:: Activity ::
Please pick up the forum thread about the "frostnado" and write the next post, following on from its last line.

:: Source passage ::
# "frostnado" stay the course!



## leigh (Jan 2, 2009)

Just wondering if any members have lost lives, equipment or buildings to the dreaded frostnado. Seems likely we will hear of the calamitous results as time goes by."Frostnado": the frost quake is the evil underground instrument that "Lord Polar Vortex" uses to create mayhem .His icy grip freezes the innocent underground water and forces it to expand into an icy destructive force .Hang in there till the "Empress Global Warming" is able to reassert herself and restore balance.


----------



## Dogplow Dodge (Jan 23, 2012)

Lol...

Is marijuana legal in CT, now?


----------



## fireside (Mar 1, 2008)

That’s great and yes one woke up my whole house!


----------



## tpendagast (Oct 27, 2012)

Dogplow Dodge said:


> Lol...
> 
> Is marijuana legal in CT, now?


Yea
I was like
"Wha? Lemme read that again... wait is this English? Still don't get it.."


----------



## cwren2472 (Aug 15, 2014)

Hmm, I just made a similar comment in another thread that @leigh started and now just stumbled on this one. Wondering what's going on here...


----------



## Dogplow Dodge (Jan 23, 2012)

Extracted data entries:
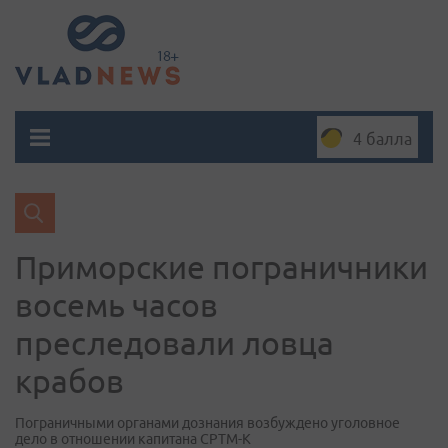
4 балла
Приморские пограничники
восемь часов
преследовали ловца
крабов
Пограничными органами дознания возбуждено уголовное
дело в отношении капитана СРТМ-К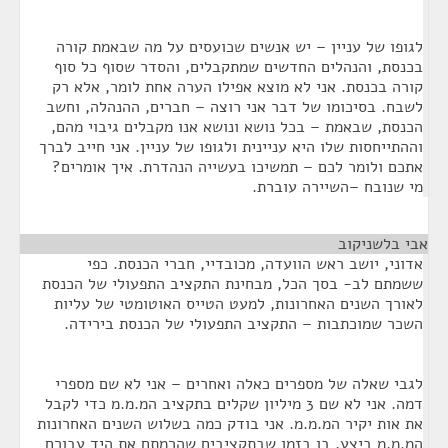
לגופו של עניין – יש אנשים שכועסים על מה שבאמת קורה
בכנסת, והנהלים החדשים שמתקבלים, והסדר שסוף כל סוף
קורה בכנסת. אני לא מוצא אפילו הערה אחת לומר, אלא רק
לשבח. בסיכומו של דבר אני רוצה – חברים, ההנהלה, וחשב
הכנסת, שבאמת – בכל נושא ונושא אנו מקבלים גיבוי מהם,
וההתייחסות שלו היא עניינית ולגופו של עניין. אני חייב לברך
אתכם ולומר לכם – תמשיכו בעשייה הנהדרת. איך אומרים?
מי שנובח –השיירה עוברת.
אבי בלשניקוב
¶
אדוני, יושב ראש הוועדה, מכובדיי, חברי הכנסת. כפי
ששמתם לב- בסך הכל, מבחינת התקציב התפעולי של הכנסת
לאורך השנים האחרונות, למעט הטייס האוטומטי של עליות
השכר שמוכתבות – התקציב התפעולי של הכנסת בירידה.
לגבי שאלה של מספרים כאלה ואחרים – אני לא שם מספרי
דמה. אני לא שם 3 מיליון שקלים בתקציב המ.מ.מ כדי לקבל
את אות יקיר המ.מ.מ. אני בודק כמה בשלוש השנים האחרונות
המ.מ.מ ביצע, בו בזמן שבתקציבים שהרמתם את היד עבורם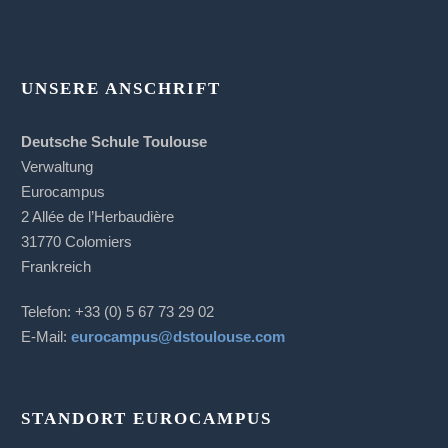
UNSERE ANSCHRIFT
Deutsche Schule Toulouse
Verwaltung
Eurocampus
2 Allée de l’Herbaudière
31770 Colomiers
Frankreich
Telefon: +33 (0) 5 67 73 29 02
E-Mail:
eurocampus@dstoulouse.com
STANDORT EUROCAMPUS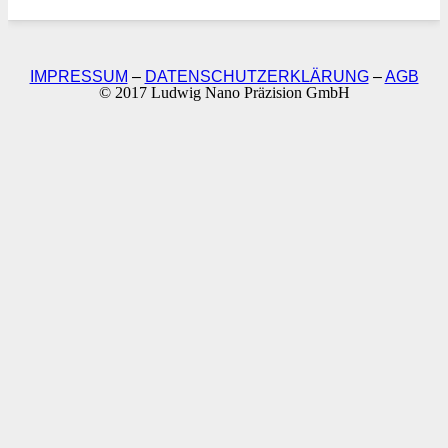
IMPRESSUM
–
DATENSCHUTZERKLÄRUNG
–
AGB
© 2017 Ludwig Nano Präzision GmbH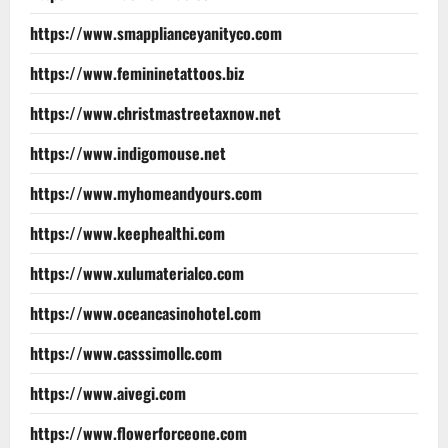
https://www.smapplianceyanityco.com
https://www.femininetattoos.biz
https://www.christmastreetaxnow.net
https://www.indigomouse.net
https://www.myhomeandyours.com
https://www.keephealthi.com
https://www.xulumaterialco.com
https://www.oceancasinohotel.com
https://www.casssimollc.com
https://www.aivegi.com
https://www.flowerforceone.com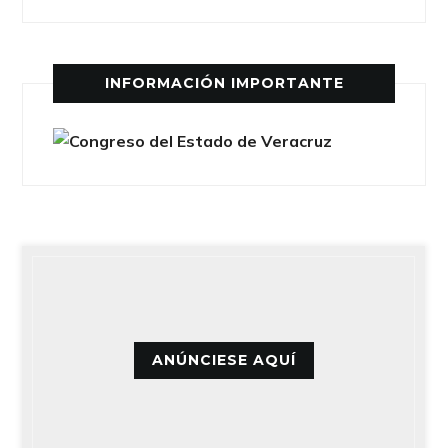
INFORMACIÓN IMPORTANTE
ANÚNCIESE AQUÍ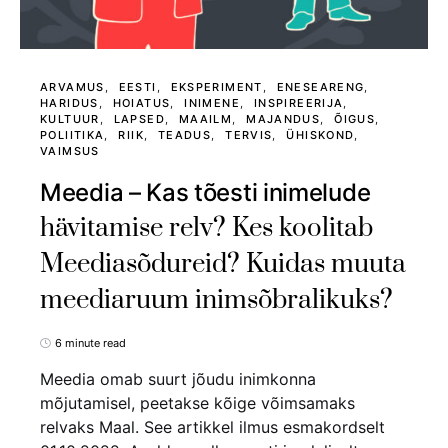
ARVAMUS
EESTI
EKSPERIMENT
ENESEARENG
HARIDUS
HOIATUS
INIMENE
INSPIREERIJA
KULTUUR
LAPSED
MAAILM
MAJANDUS
ÕIGUS
POLIITIKA
RIIK
TEADUS
TERVIS
ÜHISKOND
VAIMSUS
Meedia – Kas tõesti inimelude
hävitamise relv? Kes koolitab
Meediasõdureid? Kuidas muuta
meediaruum inimsõbralikuks?
6 minute read
Meedia omab suurt jõudu inimkonna
mõjutamisel, peetakse kõige võimsamaks
relvaks Maal. See artikkel ilmus esmakordselt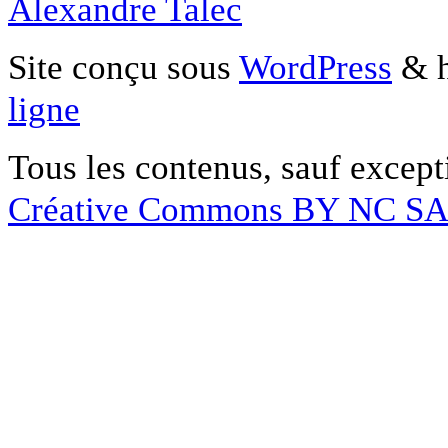
Alexandre Talec
Site conçu sous
WordPress
& h
ligne
Tous les contenus, sauf except
Créative Commons BY NC S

:: Reply to the task ::
leigh said:


> .Hang in there till the "Empress Global Warming" is able to reassert herself and restore balance.


AOC on the loose again ?

We're all dead in 12 years... you guys know that, right ?


----------



## leigh (Jan 2, 2009)

Haters will hate,don't hide your heads in the snow ! 
https://www.cnn.com/2019/01/31/weather/winter-weather-thursday-wxc/index.html
https://weather.com/news/news/2018-01-15-indiana-frost-quakes-cryoseisms


----------



## leigh (Jan 2, 2009)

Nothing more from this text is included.